__TASK BRIEF__
Reproduce every entry below, substituting "Realtime Database" for "Firestore" wherever it occurs and leaving all other text unchanged.

__DATA FOR THE TASK__
= Beginning of Section =
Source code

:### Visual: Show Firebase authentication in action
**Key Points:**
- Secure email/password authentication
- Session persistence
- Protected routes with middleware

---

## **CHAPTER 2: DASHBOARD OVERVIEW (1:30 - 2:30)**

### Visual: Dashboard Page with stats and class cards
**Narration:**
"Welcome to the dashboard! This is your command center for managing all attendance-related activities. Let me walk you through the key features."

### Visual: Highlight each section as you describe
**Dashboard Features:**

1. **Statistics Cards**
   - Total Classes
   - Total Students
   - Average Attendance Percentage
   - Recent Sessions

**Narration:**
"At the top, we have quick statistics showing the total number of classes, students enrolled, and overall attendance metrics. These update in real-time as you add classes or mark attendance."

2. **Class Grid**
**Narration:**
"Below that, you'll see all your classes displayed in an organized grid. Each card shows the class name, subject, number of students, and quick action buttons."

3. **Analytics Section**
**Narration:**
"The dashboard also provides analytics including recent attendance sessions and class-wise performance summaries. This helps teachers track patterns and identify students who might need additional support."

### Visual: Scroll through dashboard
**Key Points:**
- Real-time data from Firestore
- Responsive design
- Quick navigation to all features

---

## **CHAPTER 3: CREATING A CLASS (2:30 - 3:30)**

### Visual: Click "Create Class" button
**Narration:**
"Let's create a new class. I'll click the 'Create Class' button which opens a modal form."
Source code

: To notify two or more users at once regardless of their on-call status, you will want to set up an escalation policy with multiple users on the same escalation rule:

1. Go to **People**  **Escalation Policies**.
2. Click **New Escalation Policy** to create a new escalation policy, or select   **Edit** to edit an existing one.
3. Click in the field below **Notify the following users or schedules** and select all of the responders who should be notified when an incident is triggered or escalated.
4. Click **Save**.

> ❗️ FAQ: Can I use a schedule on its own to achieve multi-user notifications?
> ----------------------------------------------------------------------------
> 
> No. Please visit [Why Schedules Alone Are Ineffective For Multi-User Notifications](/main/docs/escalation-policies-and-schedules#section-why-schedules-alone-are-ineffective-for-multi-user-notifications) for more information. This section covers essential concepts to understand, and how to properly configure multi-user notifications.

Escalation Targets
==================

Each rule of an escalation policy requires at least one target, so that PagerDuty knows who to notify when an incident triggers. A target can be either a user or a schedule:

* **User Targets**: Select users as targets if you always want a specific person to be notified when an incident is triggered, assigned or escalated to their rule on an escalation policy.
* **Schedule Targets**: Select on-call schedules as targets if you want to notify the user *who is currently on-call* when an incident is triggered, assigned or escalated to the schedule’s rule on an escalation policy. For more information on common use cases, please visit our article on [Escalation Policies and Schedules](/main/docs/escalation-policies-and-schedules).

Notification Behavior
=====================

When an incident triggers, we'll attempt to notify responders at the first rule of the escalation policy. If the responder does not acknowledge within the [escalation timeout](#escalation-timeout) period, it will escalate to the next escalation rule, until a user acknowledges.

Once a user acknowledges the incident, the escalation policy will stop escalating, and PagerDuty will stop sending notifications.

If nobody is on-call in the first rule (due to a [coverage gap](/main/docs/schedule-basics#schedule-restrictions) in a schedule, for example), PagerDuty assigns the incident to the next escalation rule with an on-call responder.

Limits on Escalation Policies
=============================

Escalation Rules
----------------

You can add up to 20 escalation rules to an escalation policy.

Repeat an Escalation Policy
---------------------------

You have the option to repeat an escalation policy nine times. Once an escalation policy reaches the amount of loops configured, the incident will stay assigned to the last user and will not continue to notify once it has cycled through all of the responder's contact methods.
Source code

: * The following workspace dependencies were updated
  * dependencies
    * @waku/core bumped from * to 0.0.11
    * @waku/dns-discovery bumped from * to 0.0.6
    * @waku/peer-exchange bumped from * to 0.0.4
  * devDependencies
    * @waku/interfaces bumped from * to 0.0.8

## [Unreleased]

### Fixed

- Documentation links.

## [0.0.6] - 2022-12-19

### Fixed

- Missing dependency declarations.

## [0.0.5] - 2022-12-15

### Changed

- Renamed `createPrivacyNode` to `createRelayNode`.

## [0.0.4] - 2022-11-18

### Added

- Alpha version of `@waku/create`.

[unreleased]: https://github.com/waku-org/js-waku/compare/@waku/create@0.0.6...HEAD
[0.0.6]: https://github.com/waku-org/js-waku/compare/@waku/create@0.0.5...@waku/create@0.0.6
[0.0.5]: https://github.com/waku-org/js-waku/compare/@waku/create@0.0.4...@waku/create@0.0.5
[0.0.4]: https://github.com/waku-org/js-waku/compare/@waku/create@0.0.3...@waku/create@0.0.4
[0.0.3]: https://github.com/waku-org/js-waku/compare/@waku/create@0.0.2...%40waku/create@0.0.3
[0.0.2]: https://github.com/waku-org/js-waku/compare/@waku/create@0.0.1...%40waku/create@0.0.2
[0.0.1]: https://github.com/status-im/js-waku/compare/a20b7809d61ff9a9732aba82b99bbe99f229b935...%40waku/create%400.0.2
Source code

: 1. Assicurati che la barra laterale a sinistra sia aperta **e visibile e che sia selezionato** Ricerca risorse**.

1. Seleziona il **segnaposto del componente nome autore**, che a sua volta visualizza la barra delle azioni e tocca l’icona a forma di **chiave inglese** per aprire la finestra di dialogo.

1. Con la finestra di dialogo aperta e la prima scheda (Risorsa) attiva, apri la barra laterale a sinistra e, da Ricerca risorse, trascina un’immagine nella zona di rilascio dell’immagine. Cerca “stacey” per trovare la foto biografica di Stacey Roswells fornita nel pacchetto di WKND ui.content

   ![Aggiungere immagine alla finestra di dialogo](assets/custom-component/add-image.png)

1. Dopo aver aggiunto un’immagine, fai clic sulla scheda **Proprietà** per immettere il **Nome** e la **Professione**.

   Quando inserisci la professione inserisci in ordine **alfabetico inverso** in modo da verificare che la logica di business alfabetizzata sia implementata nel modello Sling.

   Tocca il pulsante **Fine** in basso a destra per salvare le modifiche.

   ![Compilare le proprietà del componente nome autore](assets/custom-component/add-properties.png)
= End of Section =
__SOLUTION FOR THIS PROBLEM__
Source code

:### Visual: Show Firebase authentication in action
**Key Points:**
- Secure email/password authentication
- Session persistence
- Protected routes with middleware

---

## **CHAPTER 2: DASHBOARD OVERVIEW (1:30 - 2:30)**

### Visual: Dashboard Page with stats and class cards
**Narration:**
"Welcome to the dashboard! This is your command center for managing all attendance-related activities. Let me walk you through the key features."

### Visual: Highlight each section as you describe
**Dashboard Features:**

1. **Statistics Cards**
   - Total Classes
   - Total Students
   - Average Attendance Percentage
   - Recent Sessions

**Narration:**
"At the top, we have quick statistics showing the total number of classes, students enrolled, and overall attendance metrics. These update in real-time as you add classes or mark attendance."

2. **Class Grid**
**Narration:**
"Below that, you'll see all your classes displayed in an organized grid. Each card shows the class name, subject, number of students, and quick action buttons."

3. **Analytics Section**
**Narration:**
"The dashboard also provides analytics including recent attendance sessions and class-wise performance summaries. This helps teachers track patterns and identify students who might need additional support."

### Visual: Scroll through dashboard
**Key Points:**
- Real-time data from Realtime Database
- Responsive design
- Quick navigation to all features

---

## **CHAPTER 3: CREATING A CLASS (2:30 - 3:30)**

### Visual: Click "Create Class" button
**Narration:**
"Let's create a new class. I'll click the 'Create Class' button which opens a modal form."
Source code

: To notify two or more users at once regardless of their on-call status, you will want to set up an escalation policy with multiple users on the same escalation rule:

1. Go to **People**  **Escalation Policies**.
2. Click **New Escalation Policy** to create a new escalation policy, or select   **Edit** to edit an existing one.
3. Click in the field below **Notify the following users or schedules** and select all of the responders who should be notified when an incident is triggered or escalated.
4. Click **Save**.

> ❗️ FAQ: Can I use a schedule on its own to achieve multi-user notifications?
> ----------------------------------------------------------------------------
> 
> No. Please visit [Why Schedules Alone Are Ineffective For Multi-User Notifications](/main/docs/escalation-policies-and-schedules#section-why-schedules-alone-are-ineffective-for-multi-user-notifications) for more information. This section covers essential concepts to understand, and how to properly configure multi-user notifications.

Escalation Targets
==================

Each rule of an escalation policy requires at least one target, so that PagerDuty knows who to notify when an incident triggers. A target can be either a user or a schedule:

* **User Targets**: Select users as targets if you always want a specific person to be notified when an incident is triggered, assigned or escalated to their rule on an escalation policy.
* **Schedule Targets**: Select on-call schedules as targets if you want to notify the user *who is currently on-call* when an incident is triggered, assigned or escalated to the schedule’s rule on an escalation policy. For more information on common use cases, please visit our article on [Escalation Policies and Schedules](/main/docs/escalation-policies-and-schedules).

Notification Behavior
=====================

When an incident triggers, we'll attempt to notify responders at the first rule of the escalation policy. If the responder does not acknowledge within the [escalation timeout](#escalation-timeout) period, it will escalate to the next escalation rule, until a user acknowledges.

Once a user acknowledges the incident, the escalation policy will stop escalating, and PagerDuty will stop sending notifications.

If nobody is on-call in the first rule (due to a [coverage gap](/main/docs/schedule-basics#schedule-restrictions) in a schedule, for example), PagerDuty assigns the incident to the next escalation rule with an on-call responder.

Limits on Escalation Policies
=============================

Escalation Rules
----------------

You can add up to 20 escalation rules to an escalation policy.

Repeat an Escalation Policy
---------------------------

You have the option to repeat an escalation policy nine times. Once an escalation policy reaches the amount of loops configured, the incident will stay assigned to the last user and will not continue to notify once it has cycled through all of the responder's contact methods.
Source code

: * The following workspace dependencies were updated
  * dependencies
    * @waku/core bumped from * to 0.0.11
    * @waku/dns-discovery bumped from * to 0.0.6
    * @waku/peer-exchange bumped from * to 0.0.4
  * devDependencies
    * @waku/interfaces bumped from * to 0.0.8

## [Unreleased]

### Fixed

- Documentation links.

## [0.0.6] - 2022-12-19

### Fixed

- Missing dependency declarations.

## [0.0.5] - 2022-12-15

### Changed

- Renamed `createPrivacyNode` to `createRelayNode`.

## [0.0.4] - 2022-11-18

### Added

- Alpha version of `@waku/create`.

[unreleased]: https://github.com/waku-org/js-waku/compare/@waku/create@0.0.6...HEAD
[0.0.6]: https://github.com/waku-org/js-waku/compare/@waku/create@0.0.5...@waku/create@0.0.6
[0.0.5]: https://github.com/waku-org/js-waku/compare/@waku/create@0.0.4...@waku/create@0.0.5
[0.0.4]: https://github.com/waku-org/js-waku/compare/@waku/create@0.0.3...@waku/create@0.0.4
[0.0.3]: https://github.com/waku-org/js-waku/compare/@waku/create@0.0.2...%40waku/create@0.0.3
[0.0.2]: https://github.com/waku-org/js-waku/compare/@waku/create@0.0.1...%40waku/create@0.0.2
[0.0.1]: https://github.com/status-im/js-waku/compare/a20b7809d61ff9a9732aba82b99bbe99f229b935...%40waku/create%400.0.2
Source code

: 1. Assicurati che la barra laterale a sinistra sia aperta **e visibile e che sia selezionato** Ricerca risorse**.

1. Seleziona il **segnaposto del componente nome autore**, che a sua volta visualizza la barra delle azioni e tocca l’icona a forma di **chiave inglese** per aprire la finestra di dialogo.

1. Con la finestra di dialogo aperta e la prima scheda (Risorsa) attiva, apri la barra laterale a sinistra e, da Ricerca risorse, trascina un’immagine nella zona di rilascio dell’immagine. Cerca “stacey” per trovare la foto biografica di Stacey Roswells fornita nel pacchetto di WKND ui.content

   ![Aggiungere immagine alla finestra di dialogo](assets/custom-component/add-image.png)

1. Dopo aver aggiunto un’immagine, fai clic sulla scheda **Proprietà** per immettere il **Nome** e la **Professione**.

   Quando inserisci la professione inserisci in ordine **alfabetico inverso** in modo da verificare che la logica di business alfabetizzata sia implementata nel modello Sling.

   Tocca il pulsante **Fine** in basso a destra per salvare le modifiche.

   ![Compilare le proprietà del componente nome autore](assets/custom-component/add-properties.png)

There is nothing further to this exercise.